See SQL Fiddle with Demo . The result of this query is:

| ID | CONTACTMETHOD | CONTACT_ID |             LINE1 |      CITY |  STATE | EADDRESS |   NUMBER | EXTENSION |
--------------------------------------------------------------------------------------------------------------
|  1 |       address |          2 |             N5980 |  Onalaska |     WI |   (null) |   (null) |    (null) |
|  2 |         email |          8 |            (null) |    (null) | (null) | myEmail@ |   (null) |    (null) |
|  3 |         phone |          5 |            (null) |    (null) | (null) |   (null) | 555-5555 |      1234 |
|  4 |       address |          3 | 1417 Saint Andrew | La Crosse |     WI |   (null) |   (null) |    (null) |

It is a lot easier to get to the second column layout. For that you just need to join:

SELECT *
FROM dbo.Contact c
JOIN dbo.Address a
ON c.AddressID = a.ID
JOIN dbo. Email e
ON c. EmailID = e.ID
JOIN dbo. Phone p
ON c. PhoneID = p.ID

I just used SELECT * , but you will have to actually list all the columns as you do not want all of them. If you do not necessarily have a row in each child table you need to use LEFT OUTER JOIN instead of just JOIN .
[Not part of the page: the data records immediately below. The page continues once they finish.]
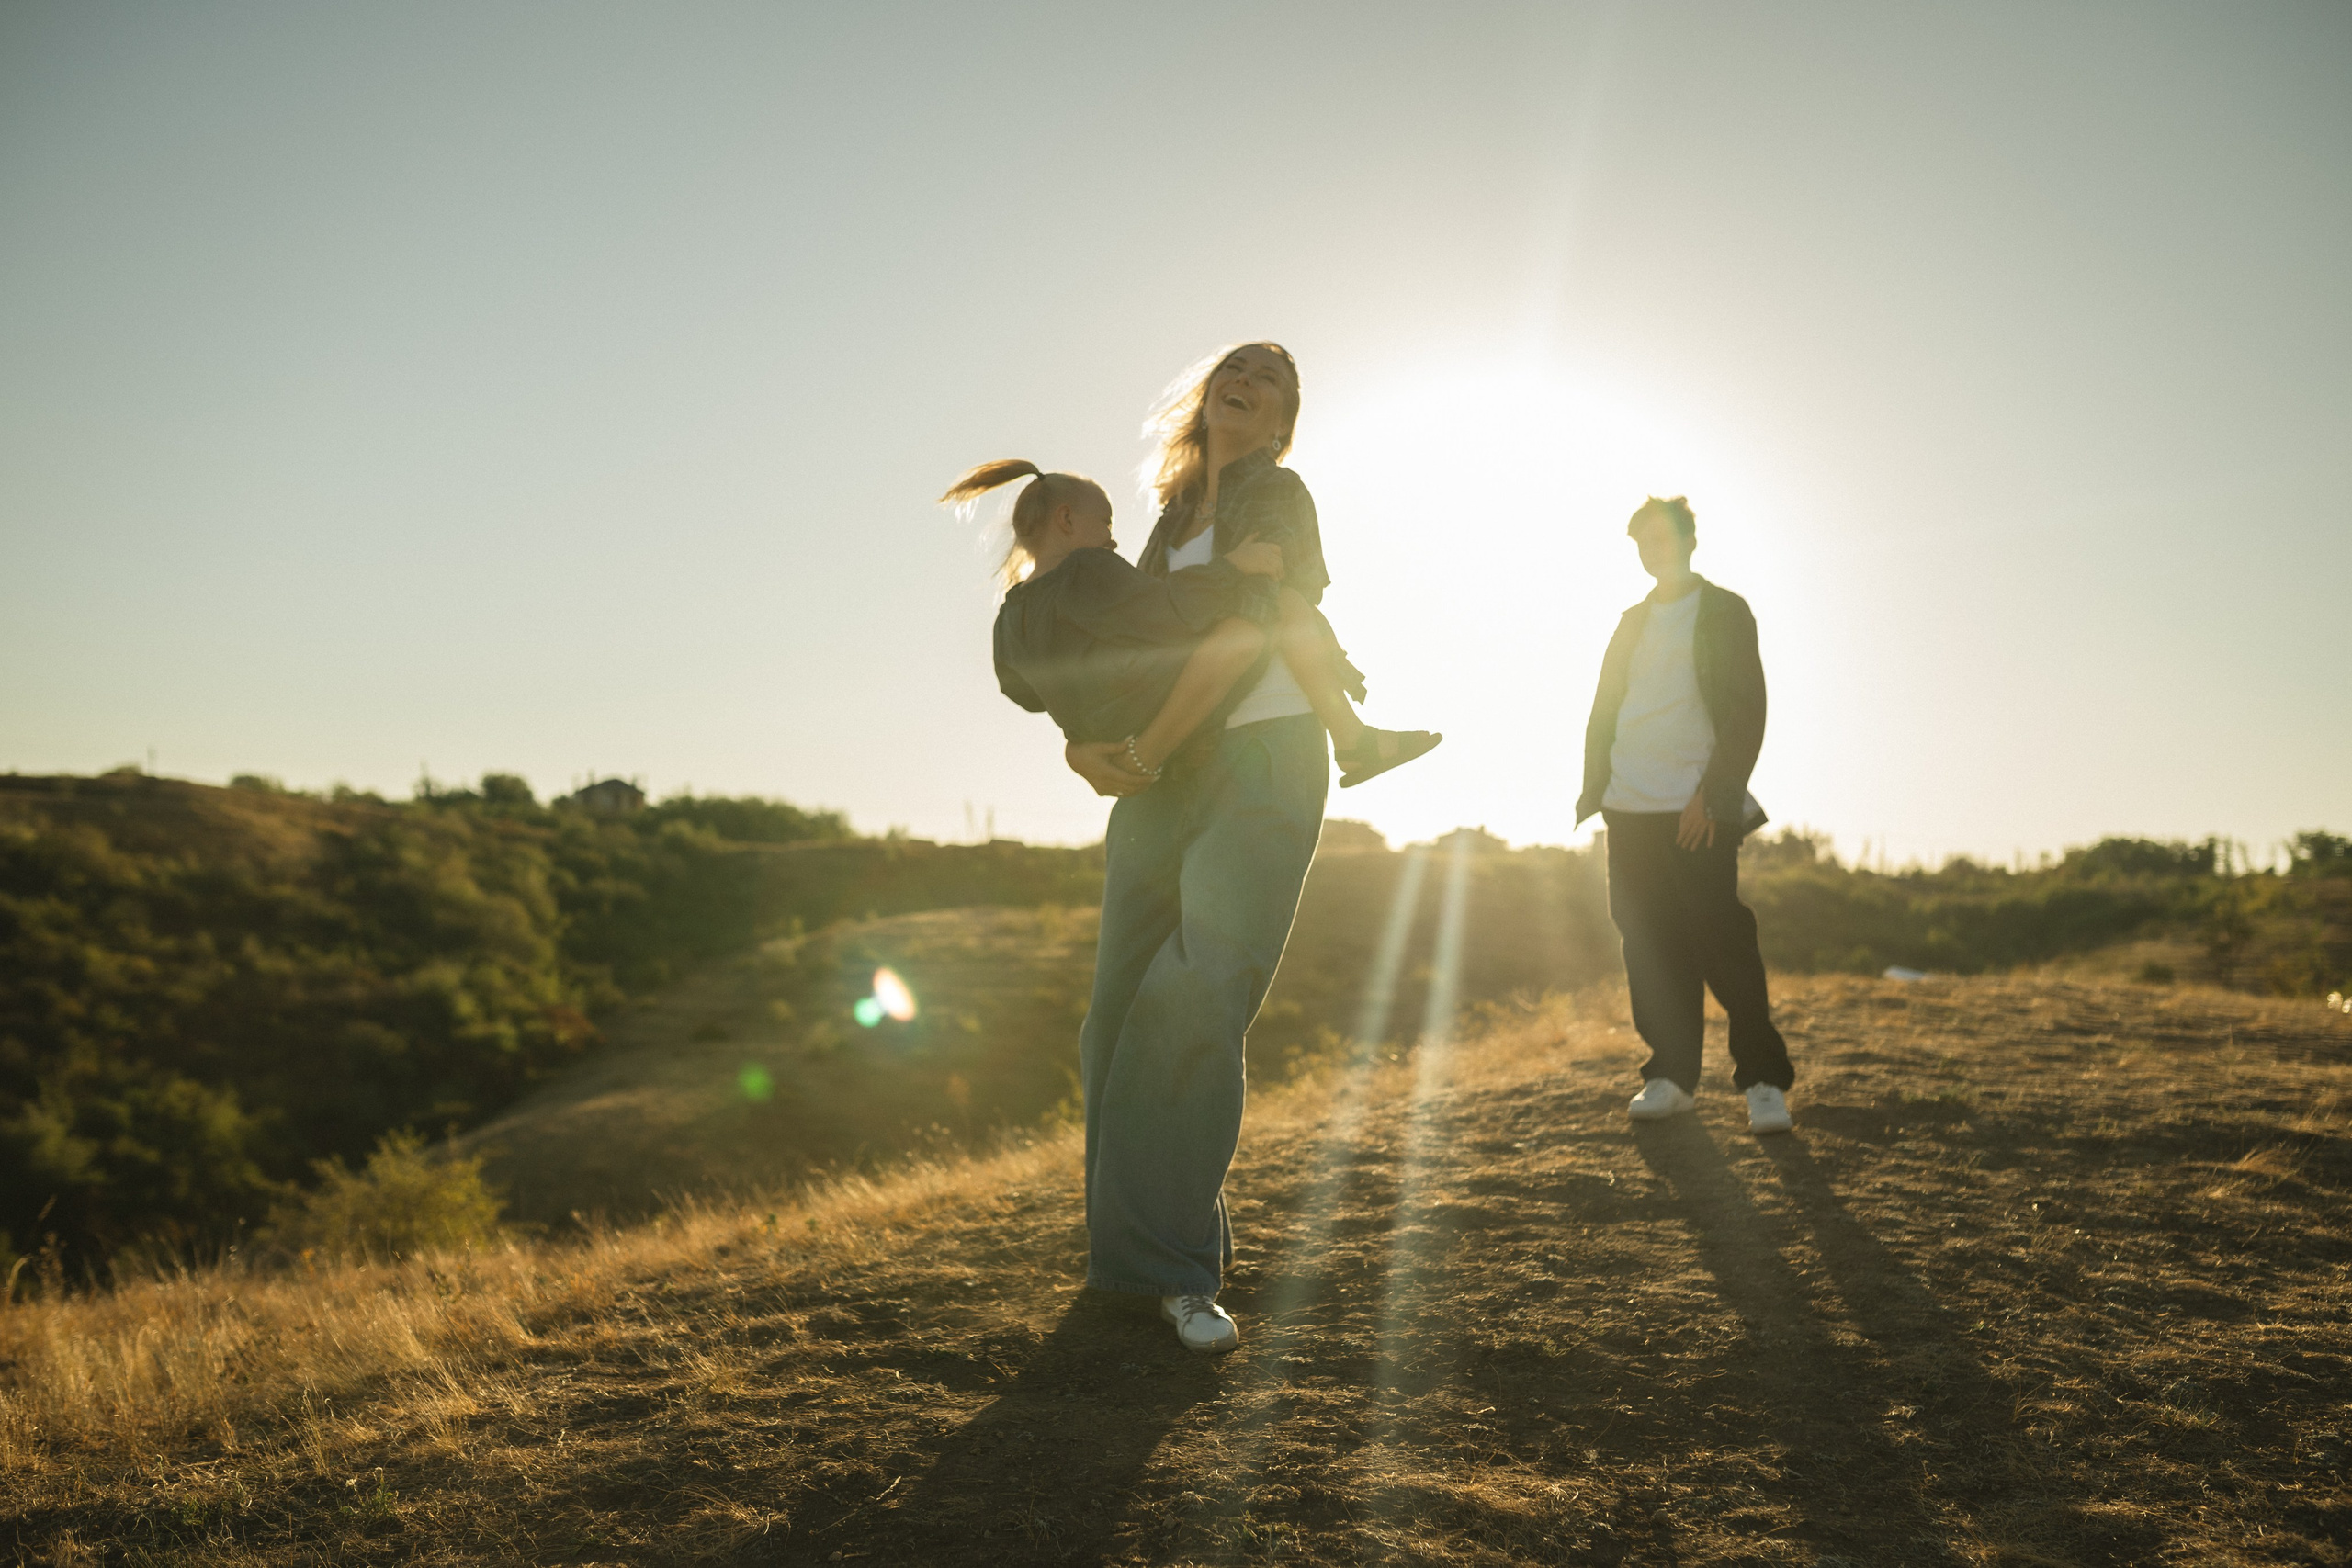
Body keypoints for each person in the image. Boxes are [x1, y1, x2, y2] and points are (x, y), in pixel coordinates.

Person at [1054, 342, 1427, 1354]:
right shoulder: (1169, 521)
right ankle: (1128, 1265)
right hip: (1161, 773)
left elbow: (1262, 619)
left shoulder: (1280, 494)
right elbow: (1127, 649)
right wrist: (1082, 741)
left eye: (1271, 379)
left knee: (1197, 994)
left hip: (1262, 752)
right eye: (1238, 366)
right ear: (1207, 394)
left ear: (1280, 423)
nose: (1249, 379)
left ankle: (1177, 1273)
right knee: (1113, 1015)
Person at [1575, 495, 1795, 1135]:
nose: (1654, 550)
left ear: (1690, 541)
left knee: (1721, 940)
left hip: (1695, 805)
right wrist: (1599, 789)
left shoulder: (1725, 611)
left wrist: (1714, 792)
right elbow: (1606, 709)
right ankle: (1670, 1077)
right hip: (1629, 803)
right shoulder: (1631, 622)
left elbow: (1747, 708)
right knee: (1648, 943)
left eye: (1664, 538)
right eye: (1643, 542)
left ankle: (1762, 1080)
For more details about JOINs checkout this series: http://sqlity.net/en/1146/a-join-a-day-introduction/


If you need multiple rows you can use this:

SELECT *
FROM dbo.Contact c
CROSS JOIN (VALUES('Address','Email','Phone'))X(ContactMethod)
LEFT JOIN dbo.Address a
ON c.AddressID = a.ID
AND X.ContactMethod = 'Address'
LEFT JOIN dbo. Email e
ON c. EmailID = e.ID
AND X.ContactMethod = 'Email'
LEFT JOIN dbo. Phone p
ON c. PhoneID = p.ID
AND X.ContactMethod = 'Phone'

The advantage of going with the "spread out" version is that you do not have to deal with data type incompatibilities.